Education officials said two factors are at work: An increasing number of districts are at or near the limit of public school funds they can divert to charter schools, because of the popularity of school choice. In addition, the state is required annually to approve three new charters in struggling districts across the state.

"It's going to be very difficult to see a pool of applicants next year," Commissioner David P. Driscoll said after yesterday's state Board of Education meeting in Malden. "It is really going to narrow the field. I won't say it's going to narrow it to zero, but that is a possibility in the upcoming year."

Of the state's 372 districts, 152 are bumping up against their charter enrollment cap, according to Education Department statistics. State law stipulates that a maximum of 9 percent of a district's state and local funds can be channeled into charter schools. Boston and other urban districts are nearing their caps, and Cambridge is getting close, Driscoll said. The state Education Department announced earlier this school year that it would not consider charter proposals that seek to serve Boston students.

State figures project that 4,550 Boston students could enroll in charter schools next school year. Charter schools generally range in size between 200 and 400 students.

The Massachusetts Charter School Association disputed Driscoll's conclusions.

"Our analysis shows that there is still plenty of room for charter schools in most of the major school districts in the Commonwealth, all of which fall below the statewide average in MCAS," said Marc Kenen, the association's executive director.

Kenen said his preliminary analysis shows that many cities could still accommodate charters, including Springfield, Worcester, Fall River, New Bedford, Pittsfield, Brockton, Chicopee, Fitchburg, Lowell, and Revere. He said the major districts that have reached a cap are Boston, Cambridge, and Malden, based on current charter schools and new ones that are slated to open; Lawrence and Somerville are close.

An increase in charter proposals for suburban districts could bump up against a stipulation that became an issue last month when the board was considering granting new charters.

The state board chairman, James Peyser, said the board is required to grant three charters yearly in districts where students are performing below average on MCAS tests. Lawmakers inserted the provision four years ago when they amended the charter school law, but it had not been an issue in the past, with ample applications to consider. Most of the applications proposed serving low-performing school districts.

The board is not receiving as many proposals as before, yet it still must make sure that three of the new charter schools it approves serve students in low-performing districts.

"It's another one of the restrictions that's beginning to close in on the movement," Peyser said. "There's a smaller and smaller universe where you can locate charter schools."

Peyser ordered education officials to report next month which districts could still support charters.

What might relieve the situation is if the Legislature adopted Governor Mitt Romney's proposal to lift a number of caps on charter schools, including enrollment limits. But the idea has minimal support, legislators said.

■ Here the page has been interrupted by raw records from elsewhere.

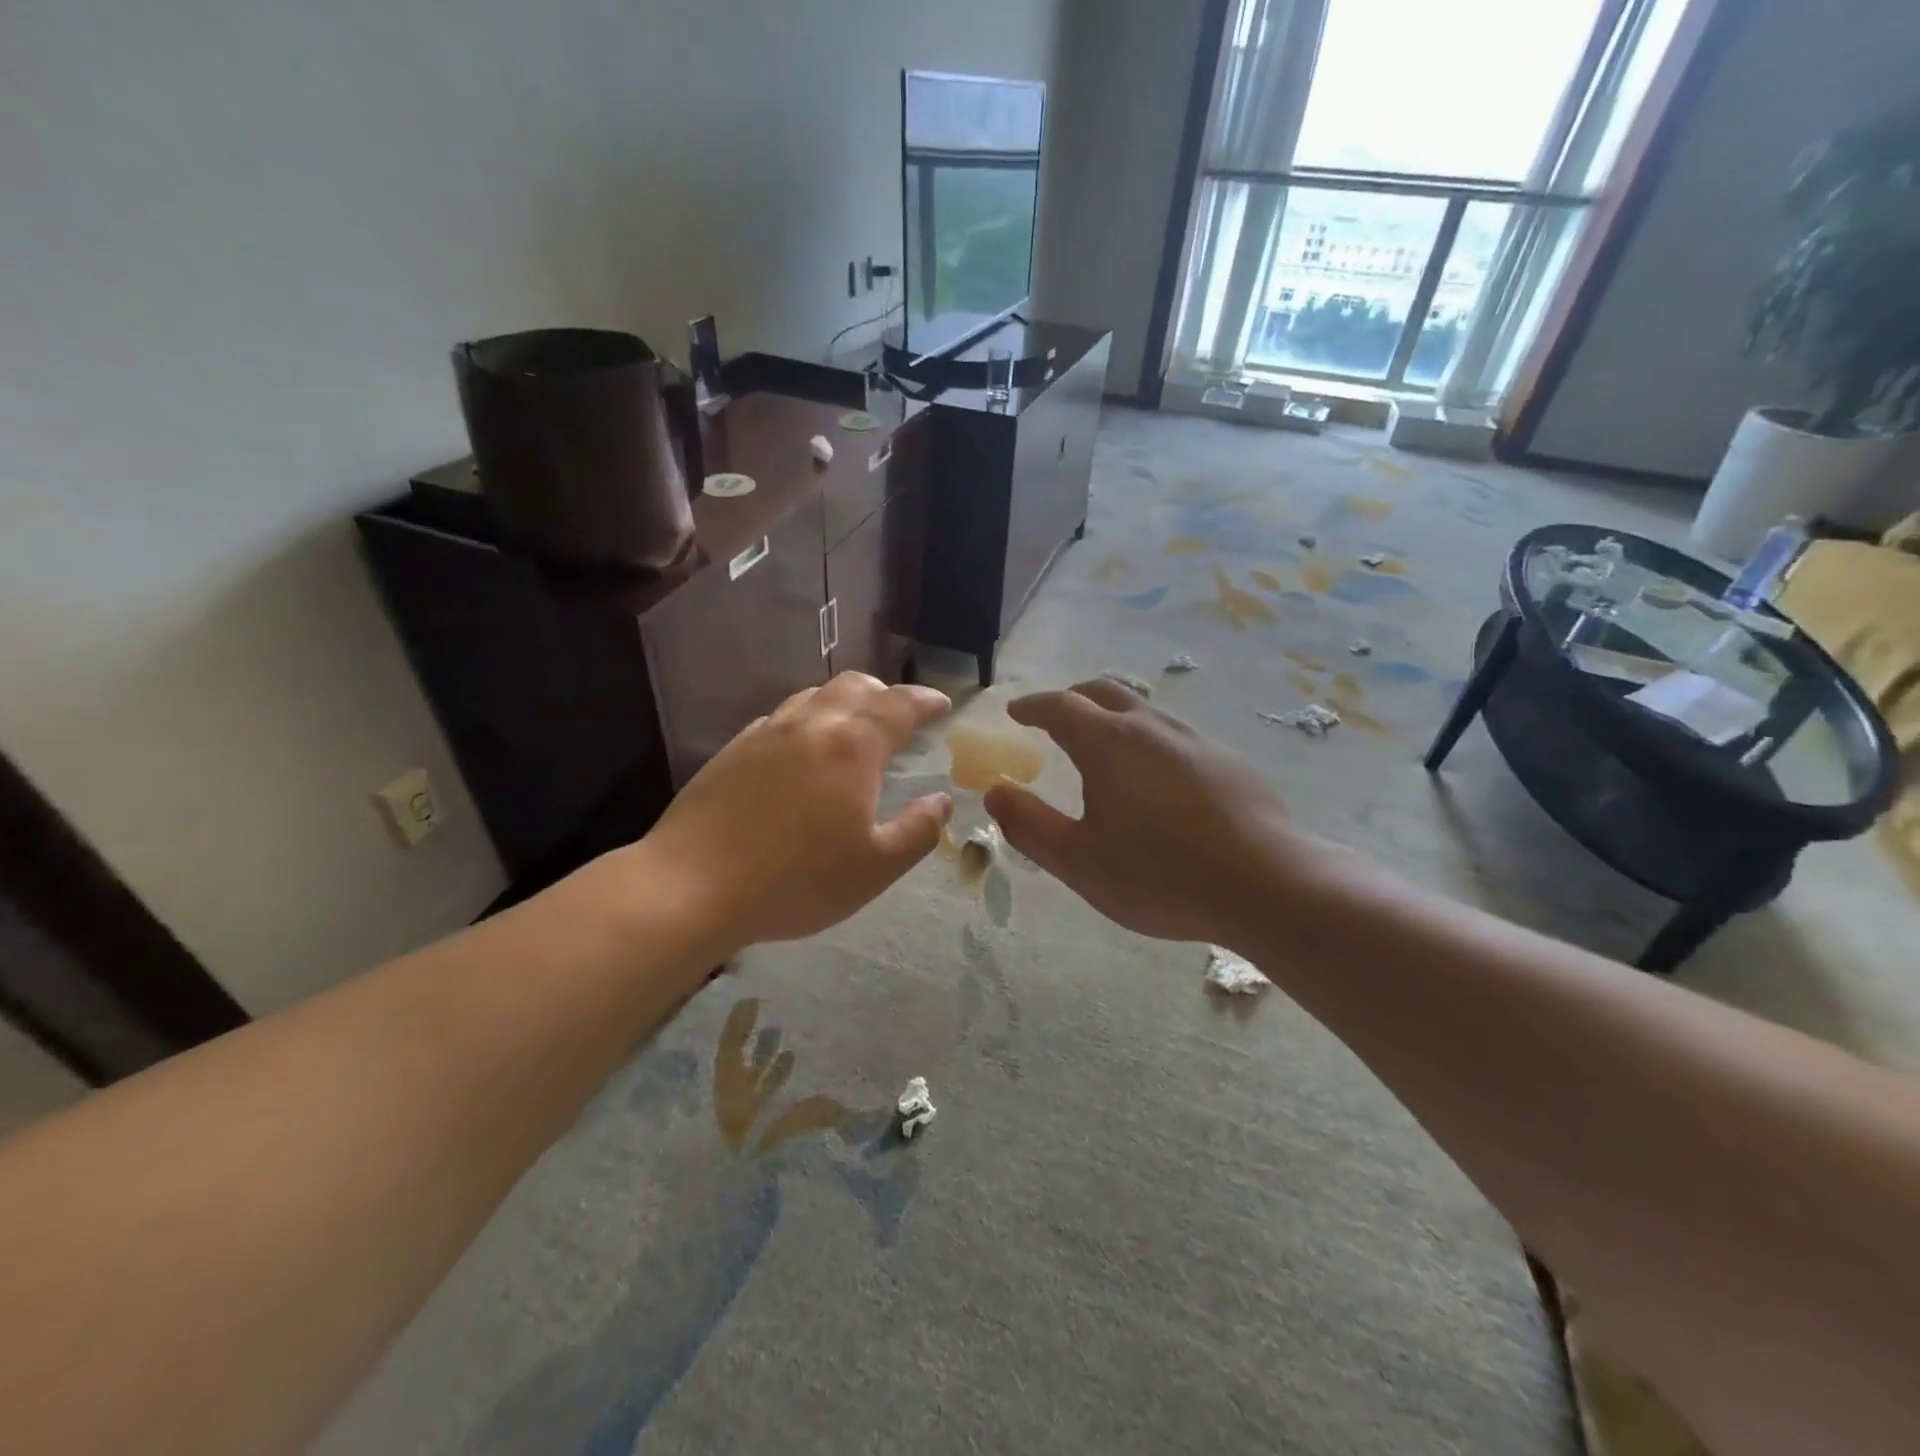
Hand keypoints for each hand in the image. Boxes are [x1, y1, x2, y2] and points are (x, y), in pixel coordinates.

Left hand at [643, 673, 952, 952]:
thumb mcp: (875, 868)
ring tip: (852, 733)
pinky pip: (780, 719)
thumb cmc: (796, 880)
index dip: (926, 701)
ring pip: (814, 697)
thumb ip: (918, 831)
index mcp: (853, 746)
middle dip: (885, 695)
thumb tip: (941, 802)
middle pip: (855, 686)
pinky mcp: (732, 750)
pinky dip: (806, 722)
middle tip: (899, 719)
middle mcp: (811, 724)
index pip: (900, 705)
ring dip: (843, 704)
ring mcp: (766, 733)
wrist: (692, 886)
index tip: (942, 705)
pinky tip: (800, 755)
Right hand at [984, 679, 1305, 944]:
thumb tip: (995, 792)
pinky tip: (1153, 781)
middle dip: (1071, 699)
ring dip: (1112, 717)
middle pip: (1103, 693)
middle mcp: (1150, 727)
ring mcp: (1194, 740)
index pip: (1060, 706)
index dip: (1033, 706)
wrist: (1266, 886)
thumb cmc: (1159, 875)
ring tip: (1100, 747)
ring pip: (1142, 711)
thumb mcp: (1078, 861)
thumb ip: (1029, 825)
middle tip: (1053, 719)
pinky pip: (1172, 736)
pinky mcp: (1226, 762)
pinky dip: (1146, 741)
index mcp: (1108, 743)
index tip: (1016, 711)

At the same time, a proposed moratorium on new charter schools is gaining steam, said Representative Thomas J. O'Brien, Democrat of Kingston. That proposal calls for halting approval of additional charter schools until the state reconsiders the formula that funds charters. Now, school districts lose several thousand dollars for each student who chooses to attend a charter.

Also yesterday, Driscoll announced that the state's school systems are slated to lose an estimated $27 million in federal Title I grants next year. The current amount of $260 million pays for reading and math programs in school systems with poor children. Jim Manley, spokesman for Senator Edward M. Kennedy, said Kennedy and other senators are petitioning US Secretary of Education Rod Paige to review the calculations, based on the 2000 census, and to restore the money.